Burn After Reading

D. Lore

Even sound can be captured now. Not even speech can dodge immortality.

Words have lost their intimacy.

Once there were more perquisites to how they could be exchanged. Sharing them required the presence and attention of others. They were passed between individuals in one another’s presence.

They only existed there and then.

Those individuals walked away from one another, the only living records of what had passed. Your history was as good as what people remembered of it. Your mistakes and triumphs as good or bad as you thought, and as others thought.

Creating history was a collaborative effort, and a changeable one.
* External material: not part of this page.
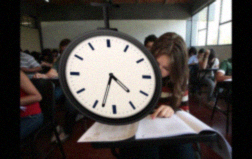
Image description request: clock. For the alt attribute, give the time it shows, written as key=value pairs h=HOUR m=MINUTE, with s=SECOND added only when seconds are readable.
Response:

It was only as good as the people involved.

Possibly in the name of truth, we invented writing. Language became a visual experience. Words became things we could see. They had lifespans as long as their mediums, and could be shared between whoever could read them. Thought broke the sound barrier. It could reach wherever.

Writing expanded. Mediums became more permanent, and more easily disseminated. Geography shrunk. Translation technology expanded. Words were no longer anything private.

Sound became something we could capture. Voices could be preserved, broadcast, and eventually recreated. Speech no longer required presence. Communication as a whole no longer required the human person’s presence.

Thoughts became tangible. They became objects. They became distant from their creators. They became detached from their original value entirely — they no longer need convey a perspective. They no longer need to travel from person to person. Words live forever, and can live and die without people.